Recently I was analyzing some very computation intensive code. The code was operating on an image and was fiddling with each pixel. For image of size 4000×4000 my function was called ~5 billion times. Since most of the computation depends only on the pixel attributes – so this problem tended itself very well for data parallel computation, but I was more interested in eliminating bottlenecks in serial code first than running un-optimized code in parallel.
I started on Mac, compiled with Clang-3.5 and observed that computation on 20 images take somewhere around ~8 seconds on my 3 year old MacBook Pro. But the moment I compiled with Visual Studio 2013 and ran the same code on Windows 8.1 desktop with shiny new Haswell Processor it took whopping ~24 seconds to run!! I was astonished and was looking for what really went wrong. How could Visual Studio 2013 generate such slow code?
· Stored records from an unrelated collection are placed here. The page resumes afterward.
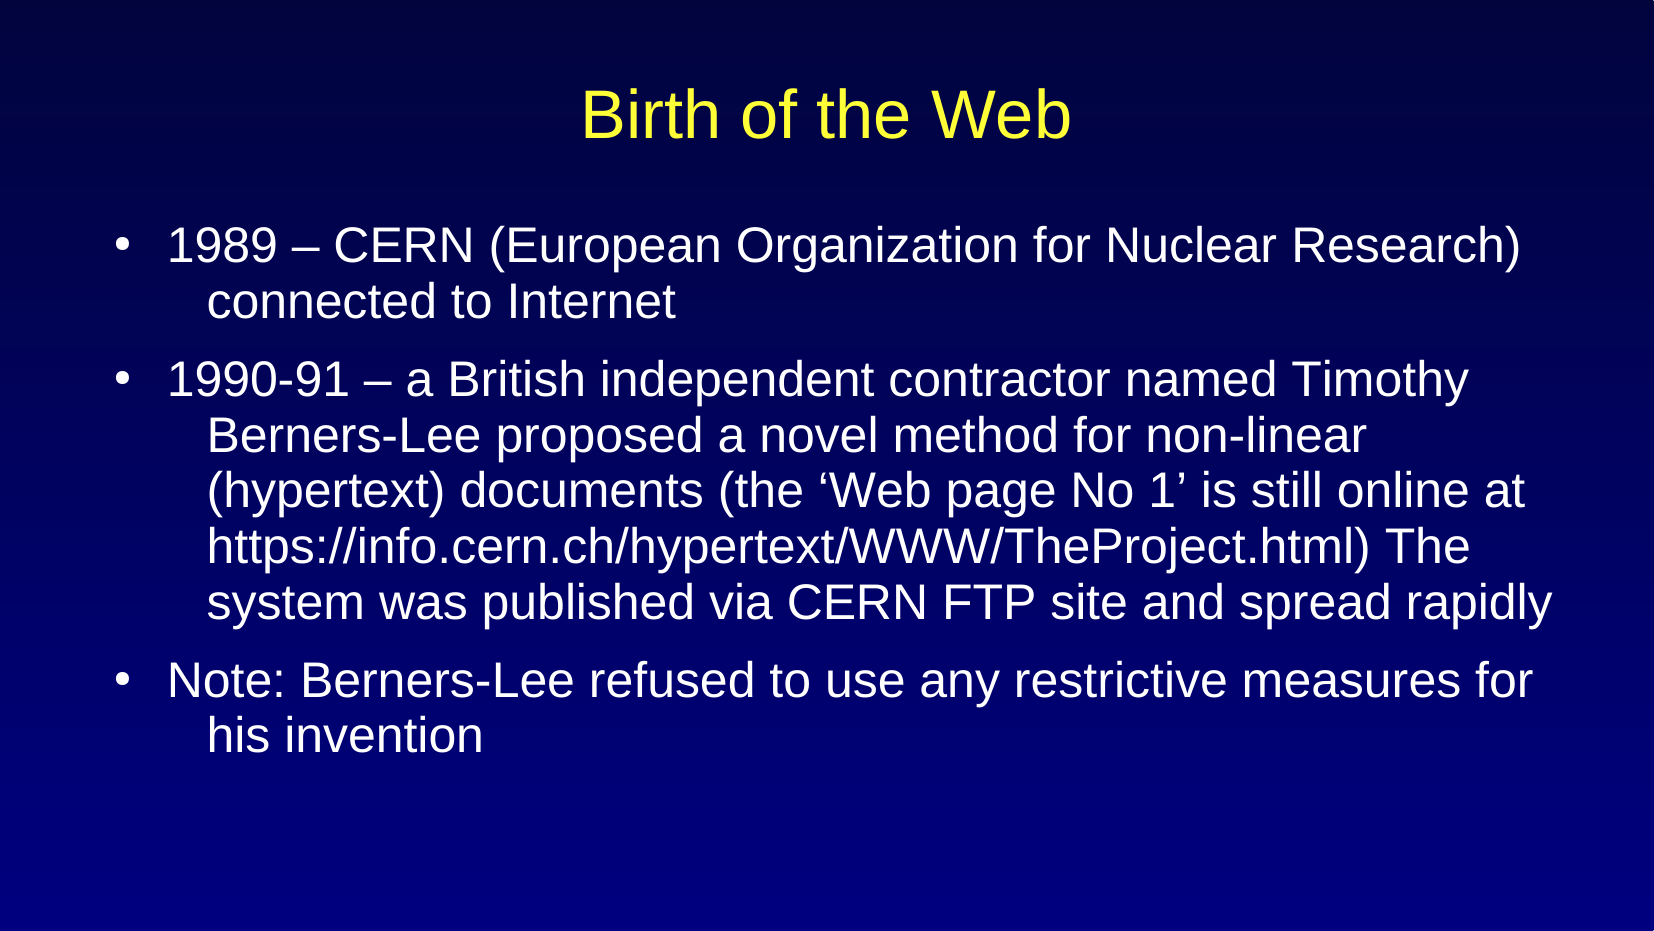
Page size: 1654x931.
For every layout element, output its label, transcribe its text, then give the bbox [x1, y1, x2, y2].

title Birth of the Web [82, 37, 1571, 193]
list 1989 – CERN (European Organization for Nuclear Research) connected to Internet 1990-91 – a British independent contractor named Timothy Berners-Lee proposed a novel method for non-linear (hypertext) documents (the ‘Web page No 1’ is still online at https://info.cern.ch/hypertext/WWW/TheProject.html) The system was published via CERN FTP site and spread rapidly Note: Berners-Lee refused to use any restrictive measures for his invention [82, 217, 1571, 764]
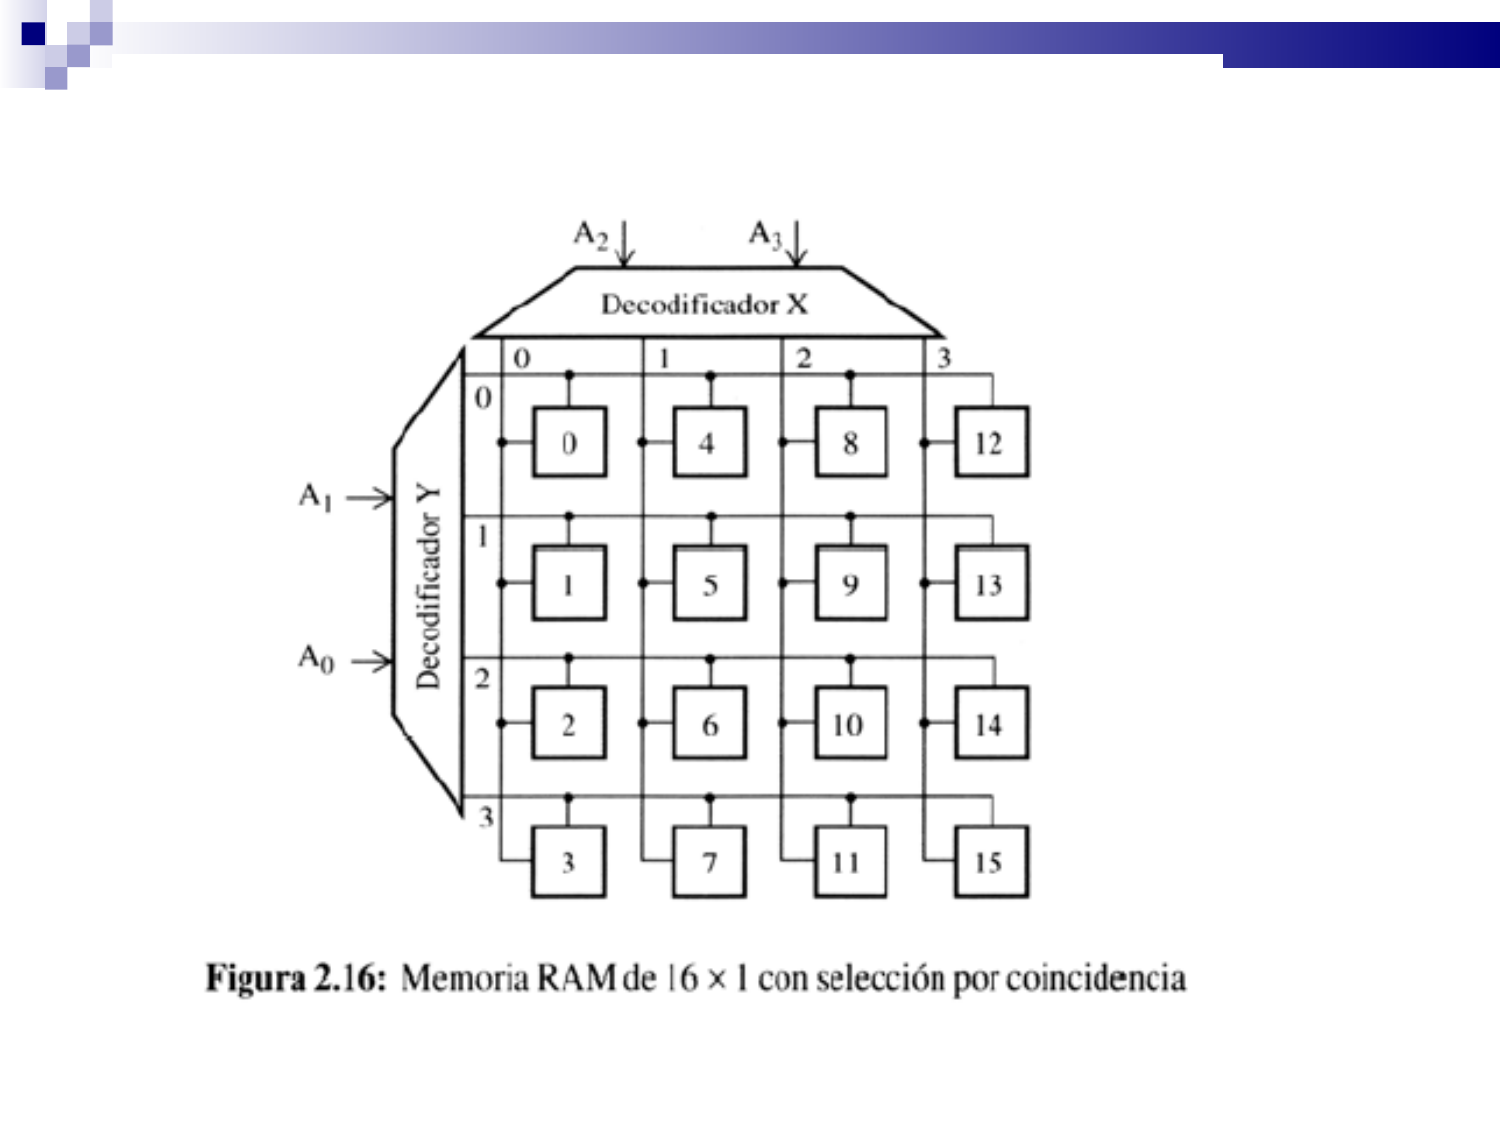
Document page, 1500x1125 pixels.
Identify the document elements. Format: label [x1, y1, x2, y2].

picture [112, 54, 1223, 1051]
To tackle this head on I compiled the same code on windows using clang-cl and Visual Studio 2013 and dumped the generated assembly (/Fa option to compiler). Looking at assembly it was quite clear what caused the slowdown. The extra checking windows added in debug builds with Run Time Error Checks did add quite a bit of code, but above all it was thrashing cache badly. Later on I compiled my code with /RTC set to default and could see comparable timings with what clang generated.
It was quite an interesting exercise investigating and analyzing various CPU performance counters on Mac and Windows, perhaps I will write more about it some time later.